The above also implies that if the regression specification does not include a constant term, then the sum of residuals will not, in general, be zero.

For the multiple regression,
let $\mathbf X$ be the $n \times k$ matrix containing the regressors, $\hat {\mathbf u}$ the residual vector and $\mathbf y$ the dependent variable vector. Let $\mathbf M = I_n-\mathbf X(\mathbf X'\mathbf X)^{-1}\mathbf X'$ be the "residual-maker" matrix, called thus because we have

$$\hat {\mathbf u} = \mathbf M\mathbf y$$

It is easily verified that $\mathbf M \mathbf X = \mathbf 0$. Also $\mathbf M$ is idempotent and symmetric.

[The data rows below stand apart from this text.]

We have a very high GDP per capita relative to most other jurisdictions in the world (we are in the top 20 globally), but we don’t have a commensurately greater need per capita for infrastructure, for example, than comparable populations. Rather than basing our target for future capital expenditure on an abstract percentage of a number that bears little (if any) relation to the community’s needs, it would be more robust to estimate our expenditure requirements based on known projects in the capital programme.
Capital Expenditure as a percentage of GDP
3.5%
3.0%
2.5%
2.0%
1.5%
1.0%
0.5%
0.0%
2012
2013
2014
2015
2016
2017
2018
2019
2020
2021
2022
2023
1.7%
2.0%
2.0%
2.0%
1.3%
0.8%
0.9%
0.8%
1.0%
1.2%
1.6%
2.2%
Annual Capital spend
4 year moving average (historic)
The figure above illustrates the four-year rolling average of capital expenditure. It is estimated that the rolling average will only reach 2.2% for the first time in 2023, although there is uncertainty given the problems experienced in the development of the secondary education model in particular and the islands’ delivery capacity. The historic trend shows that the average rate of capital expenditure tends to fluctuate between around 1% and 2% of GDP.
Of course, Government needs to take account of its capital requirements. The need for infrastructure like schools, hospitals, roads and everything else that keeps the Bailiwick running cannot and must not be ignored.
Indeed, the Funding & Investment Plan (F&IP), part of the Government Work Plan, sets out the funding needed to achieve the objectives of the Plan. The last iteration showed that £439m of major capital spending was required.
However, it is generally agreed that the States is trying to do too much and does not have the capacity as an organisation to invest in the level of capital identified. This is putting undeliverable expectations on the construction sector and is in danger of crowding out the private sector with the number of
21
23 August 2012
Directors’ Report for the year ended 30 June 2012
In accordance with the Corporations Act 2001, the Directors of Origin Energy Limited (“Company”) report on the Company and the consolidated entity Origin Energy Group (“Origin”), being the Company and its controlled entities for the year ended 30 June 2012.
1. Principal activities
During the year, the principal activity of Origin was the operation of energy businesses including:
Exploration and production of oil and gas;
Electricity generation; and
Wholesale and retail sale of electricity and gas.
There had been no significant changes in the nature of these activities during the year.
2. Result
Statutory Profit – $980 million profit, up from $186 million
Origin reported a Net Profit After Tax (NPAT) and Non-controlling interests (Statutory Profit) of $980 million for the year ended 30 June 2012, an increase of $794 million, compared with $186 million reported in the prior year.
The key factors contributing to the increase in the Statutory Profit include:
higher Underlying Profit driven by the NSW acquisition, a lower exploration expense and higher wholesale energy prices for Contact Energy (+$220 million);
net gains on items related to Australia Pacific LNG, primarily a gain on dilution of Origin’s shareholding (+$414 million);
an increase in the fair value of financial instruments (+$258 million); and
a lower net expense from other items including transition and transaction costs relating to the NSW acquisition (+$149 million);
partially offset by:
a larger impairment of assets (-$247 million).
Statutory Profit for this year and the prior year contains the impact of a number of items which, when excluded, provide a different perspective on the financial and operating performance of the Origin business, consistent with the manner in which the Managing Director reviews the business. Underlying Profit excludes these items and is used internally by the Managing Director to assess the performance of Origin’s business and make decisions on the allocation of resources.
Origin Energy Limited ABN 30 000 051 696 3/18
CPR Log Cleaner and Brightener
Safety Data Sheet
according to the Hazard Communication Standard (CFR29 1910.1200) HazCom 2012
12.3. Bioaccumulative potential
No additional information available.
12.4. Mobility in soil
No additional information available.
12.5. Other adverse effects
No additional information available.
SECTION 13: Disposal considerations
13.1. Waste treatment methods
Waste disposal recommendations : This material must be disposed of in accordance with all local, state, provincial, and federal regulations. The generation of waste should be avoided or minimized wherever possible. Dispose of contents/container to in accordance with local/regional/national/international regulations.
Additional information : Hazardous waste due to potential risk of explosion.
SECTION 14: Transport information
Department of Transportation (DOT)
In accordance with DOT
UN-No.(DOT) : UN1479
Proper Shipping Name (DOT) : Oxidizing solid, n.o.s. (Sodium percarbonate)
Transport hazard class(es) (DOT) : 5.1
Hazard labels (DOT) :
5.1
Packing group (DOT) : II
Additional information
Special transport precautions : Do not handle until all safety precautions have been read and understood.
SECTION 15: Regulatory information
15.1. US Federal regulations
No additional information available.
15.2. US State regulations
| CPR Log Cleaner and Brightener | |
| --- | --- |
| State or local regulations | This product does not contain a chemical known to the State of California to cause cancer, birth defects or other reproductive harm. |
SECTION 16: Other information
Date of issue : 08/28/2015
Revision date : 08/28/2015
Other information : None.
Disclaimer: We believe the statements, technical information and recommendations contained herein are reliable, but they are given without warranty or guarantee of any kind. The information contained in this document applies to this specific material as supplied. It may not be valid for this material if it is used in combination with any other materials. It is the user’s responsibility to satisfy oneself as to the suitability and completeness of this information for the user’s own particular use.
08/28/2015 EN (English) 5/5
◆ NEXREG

Now, let $\mathbf i$ be a column vector of ones. Then the sum of residuals is

$$\sum_{i=1}^n \hat u_i = \mathbf i'\hat {\mathbf u} =\mathbf i'\mathbf M\mathbf y = \mathbf i'\mathbf M'\mathbf y = (\mathbf M\mathbf i)'\mathbf y = \mathbf 0' \mathbf y = \mathbf 0$$

So we need the regressor matrix to contain a series of ones, so that we get $\mathbf M\mathbf i = \mathbf 0$.


The accepted solution by Alecos Papadopoulos has a mistake at the end. I can't comment so I will have to submit this correction as a solution, sorry.

It's true that a series of ones would do the job. But it's not true that we need it. We do not need the regressor to have a series of ones in order for $Mi = 0$.

Theorem: If $\exists$ a $p$ x $1$ vector $v$ such that: $$Xv = 1_n$$

where $1_n$ is a $n$ x $1$ vector of ones, then $$\sum_{i=1}^ne_i=0$$ Proof: $\sum_{i=1}^ne_i= e^T1_n =e^T X v = (e^T X) v=(X^Te)^T v = (0)^T v = 0 $

Above I am using the fact that $X^Te=0$. Having a series of ones in X (a.k.a. intercept) is just a special case of $v$. If the intercept is in the first column $v$ would look like this $[1,0,0,0,0,0...]$